Single by Five Star

from the album Rock the World
- B-side: "Rare Groove"
- Released: 10 September 1988
- Genre: Pop
- Length: 4:22
- Label: RCA Victor, Tent
- Songwriter(s): Doris Pearson, Delroy Pearson
- Producer(s): Doris Pearson, Delroy Pearson

Five Star singles chronology
| "Rock My World" (1988) | "Someone's in Love" (1988) | "There's a Brand New World" (1988) |

= Someone's in Love =

"Someone's in Love" is the name of a 1988 US only remixed single by British pop group Five Star. It reached #36 on the US R&B Billboard chart. The single was the third of five releases from their album and the lead single from the album Rock the World in USA.

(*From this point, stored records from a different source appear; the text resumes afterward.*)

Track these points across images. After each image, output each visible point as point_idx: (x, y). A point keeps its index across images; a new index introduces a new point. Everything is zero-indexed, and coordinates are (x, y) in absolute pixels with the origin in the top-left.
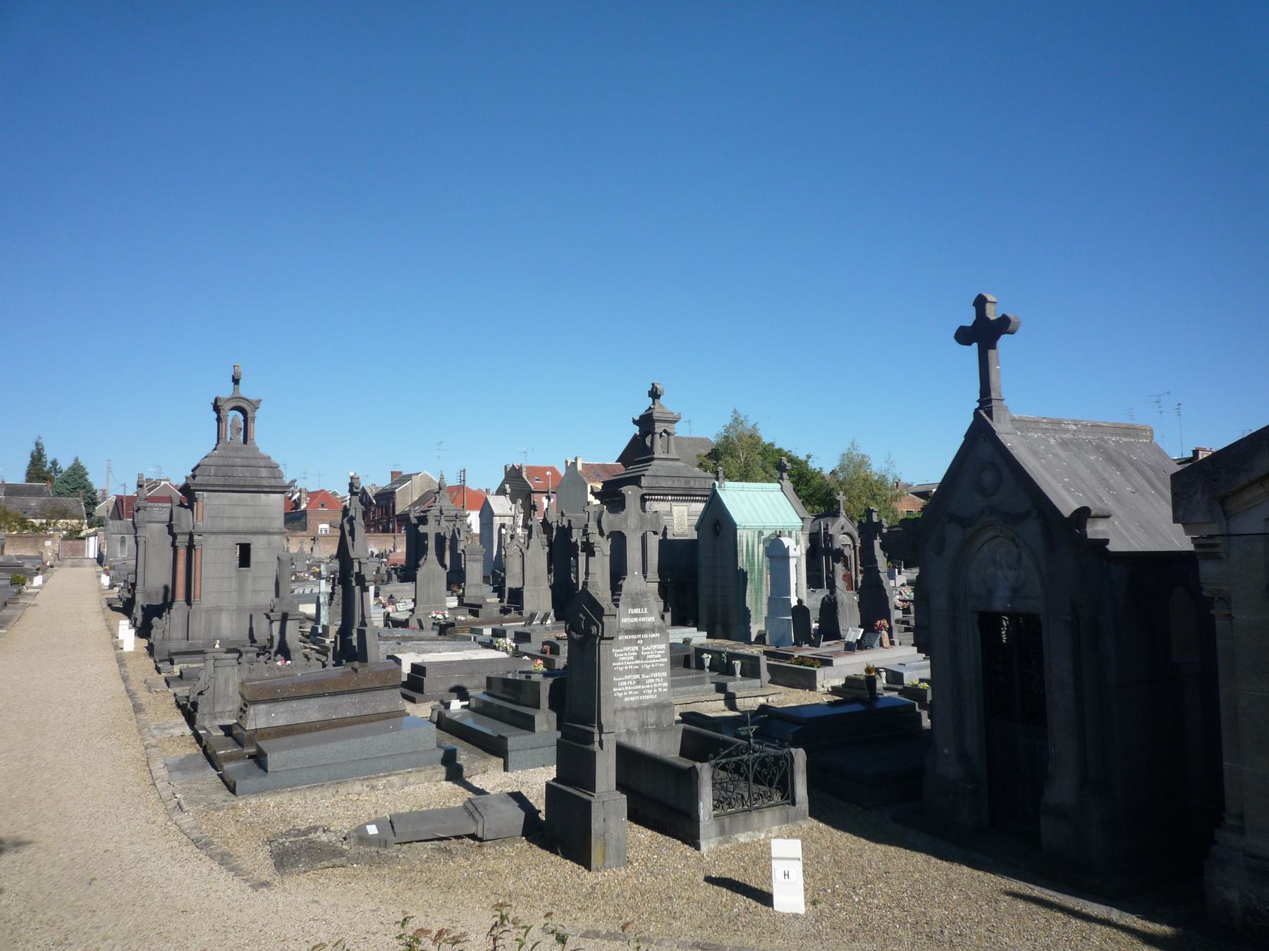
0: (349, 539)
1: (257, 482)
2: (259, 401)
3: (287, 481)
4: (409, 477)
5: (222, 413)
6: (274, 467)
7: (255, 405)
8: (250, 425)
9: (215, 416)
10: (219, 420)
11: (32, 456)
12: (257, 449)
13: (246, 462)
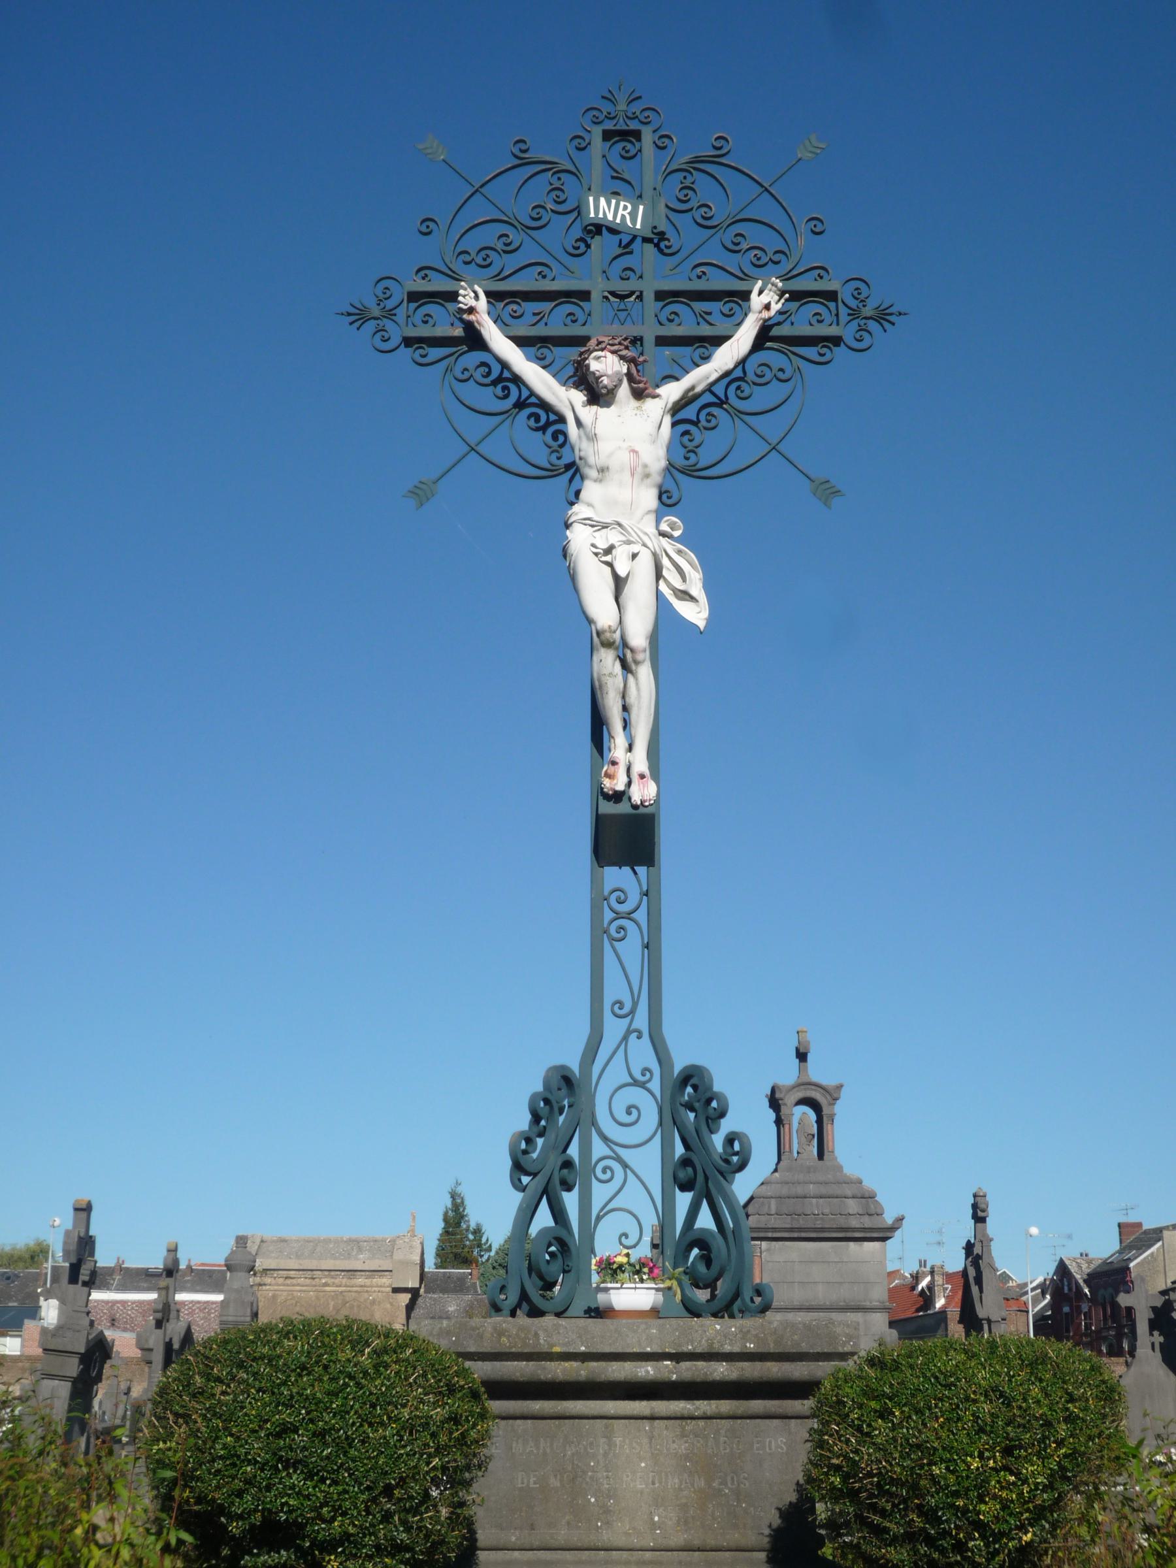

Doris sang the lead vocals on this track rather than sister Denise, who was lead singer on all of Five Star's singles up to this point.

The Radio Mix was used on the US edition of the Rock the World album.

==Track listings==
- 7" single
1. Someone's In Love (7" Radio Mix) 4:08 – featured on US pressing of Rock The World album *
2. Rare Groove

- 12" single

3. Someone's In Love (R&B Dance Mix w/o Rap)
4. Someone's In Love (Some Dub Mix)
5. Someone's In Love (LP Mix) – NB version not actually featured on LP
6. Someone's In Love (7" Radio Mix) – featured on US pressing of Rock the World album
7. Rare Groove

All tracks available on the remastered versions of either the 2012 'Rock The World' album, the 2013 'The Remix Anthology (The Remixes 1984-1991)' or the 2018 'Luxury - The Definitive Anthology 1984-1991' boxset.